Everything should follows in QFT from the representation theory of certain infinite-dimensional Lie groups, but this works well only in 1+1 dimension. In 1+3 dimensions many known techniques from representation theory fail because in the known approaches things diverge too violently.

The success points to that there must be a rigorous basis behind it. It is like Dirac's use of distributions, where it took 18 years before the mathematical justification was found. QFT is considerably harder than distributions, so it takes longer to settle the issues. Until then the right way is to begin with the axioms and complement them by less rigorous arguments. This is how the LSZ formulas indispensable in moder QFT were discovered, and this is how I think QFT should be always (but unfortunately never was) presented.
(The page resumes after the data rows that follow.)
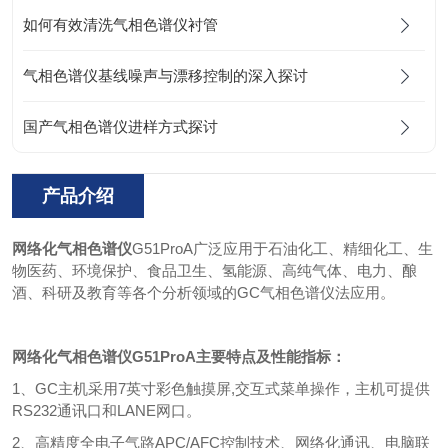
如何有效清洗气相色谱仪衬管
气相色谱仪基线噪声与漂移控制的深入探讨
国产气相色谱仪进样方式探讨
产品介绍
网络化气相色谱仪
G51ProA广泛应用于石油化工、精细化工、生
物医药、环境保护、食品卫生、氢能源、高纯气体、电力、酿
酒、科研及教育等各个分析领域的GC气相色谱仪法应用。
网络化气相色谱仪G51ProA主要特点及性能指标：
1、GC主机采用7英寸彩色触摸屏,交互式菜单操作，主机可提供
RS232通讯口和LANE网口。
2、高精度全电子气路APC/AFC控制技术、网络化通讯、电脑联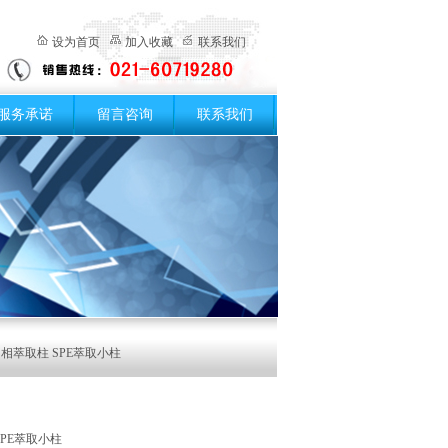
设为首页
加入收藏
联系我们
服务承诺
留言咨询
联系我们
l固相萃取柱 SPE萃取小柱
SPE萃取小柱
Yes, and it works in the Heisenberg picture and in the Schroedinger picture, without change. That's why I want to make a fresh and clean start with just these properties. They are nice, simple, and nontechnical, as it should be for postulates. From this point of view, even the postulates in my FAQ are out of date.

I always thought that your axioms are the general framework for any quantum model. Of course, if you look at systems like spins only, you have a finite-dimensional Hilbert space and need only the representations of SO(3) (restricted to one of the finite-dimensional irreps.).

Your ansatz of reformulating the standard intro of QFT sounds very interesting, but of course, one has not enough time for such fundamental questions :-((. Our semester dates are a bit more human in Germany :-)). Our summer semester starts on April 13.

Just one more thought: In QED the asymptotic free states are something like charged particles and photons, but not the naive "plane-wave" ones we use in our usual handwaving presentation but something I'd call "dressed plane waves", where dressed means a charged particle together with a "cloud" of soft photons, i.e., a kind of coherent state and coherent states for the photons. In the usual hand-waving perturbative formalism one does the same thing in a pretty hidden way by using the usual soft-photon ("ladder") resummation techniques (see Weinberg QT of Fields, vol I). There's a nice paper by Kulish and Faddeev and a four-paper series by Kibble on the alternative method defining the correct asymptotic states exactly.

For QCD it's of course very much more complicated. There the asymptotic states are not quarks and gluons but hadrons (most probably including states not yet observed like glue balls), but these are outside of the realm of perturbative methods.

Yes, and the modes of the coherent states fall into many inequivalent superselection sectors; this can be seen by trying to constructthe Bogoliubov transformations transforming them into each other - they turn out to be ill-defined (divergent if one uses a cutoff and tries to remove them. Thus a Hilbert space based approach needs many Hilbert spaces, one for each superselection sector. A unified description needs C^*-algebra techniques. But this gets soon very technical.

Maybe during the summer I have again some time for discussion. Until then I'll be only sporadically here on PF.
Thanks to all who contributed to the sometimes heated discussions on quantum weirdness and their foundations.
Good bye!

As you can see from my online book, distributed over the years I had at least some time for that. My task this year is to bring the less well developed parts of this book to publication quality, so that it can be published next year (by de Gruyter).

Comments (in new threads, or by email) by anyone on the arXiv version of the book are very welcome, as I can use them in preparing the final version.

They are a framework for modeling both small quantum systems where only their relevant degrees of freedom are modeled and huge quantum systems where it would be absurd to assume the existence of a material outside observer. Thus they transcend the traditional foundations of quantum mechanics in a way that is extremely natural, that matches both microscopic and macroscopic reality without having to split it into a quantum and a classical part, and that is free of dubious philosophical ingredients such as knowledge or observers at times before the human civilization existed.